Personal information
- Born: December 15, 1986 (age 39) Fairbanks, Alaska, U.S.
- Listed height: 6 ft 0 in (1.83 m)
- Listed weight: 244 lb (111 kg)

Career information
- High school: Grant Union (Sacramento, California)
- College: Kansas State
- NFL draft: 2009: undrafted

Career history
- Arizona Cardinals (2009–2012); San Diego Chargers (2013–2014); Denver Broncos (2015)*;
- * Offseason and/or practice squad member only

Career NFL statistics
- Total tackles: 95
- Sacks: 3.5
- Pass deflections: 2
- Forced fumbles: 1
- Stats at Pro Football Reference

= Reggie Walker (linebacker, born 1986) =

American football player (born 1986)

Reginald Ernest Walker (born December 15, 1986) is an American former professional football player who was a linebacker in the National Football League (NFL).

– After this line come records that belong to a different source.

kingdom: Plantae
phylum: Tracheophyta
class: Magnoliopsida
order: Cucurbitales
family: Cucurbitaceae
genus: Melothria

He played college football for the Kansas State Wildcats.

==Early life==
Although he was born in Fairbanks, Alaska, Walker grew up in Missouri and Sacramento, California. During his three years as a starter at Grant Union High School in Sacramento, he was one of the top linebackers in the state of California. He was a Metro Conference selection and the league’s defensive MVP. He also was an all-conference selection in rugby and was involved in the math honors club.

==College career==
Walker finished college career by starting 22 of 46 games played and registered 163 tackles, 15.5 tackles for loss, five sacks, six passes defensed, three forced fumbles and one fumble recovery.

==Professional career==

===Arizona Cardinals===
He was signed by the Cardinals as an undrafted free agent in 2009. He was released from the Cardinals during the 2013-2014 pre-season.

===San Diego Chargers===
On September 1, 2013, he agreed to terms with the San Diego Chargers, reuniting with his former special teams coach Kevin Spencer and head coach Ken Whisenhunt. In his first year with the Chargers, Walker played all 16 games, starting 6 of them, while collecting 36 tackles, 3 sacks, 1 pass defended, and a forced fumble

===Denver Broncos===
Walker signed with the Denver Broncos on March 19, 2015. Walker was released by the Broncos following the 2015 preseason on August 31, 2015.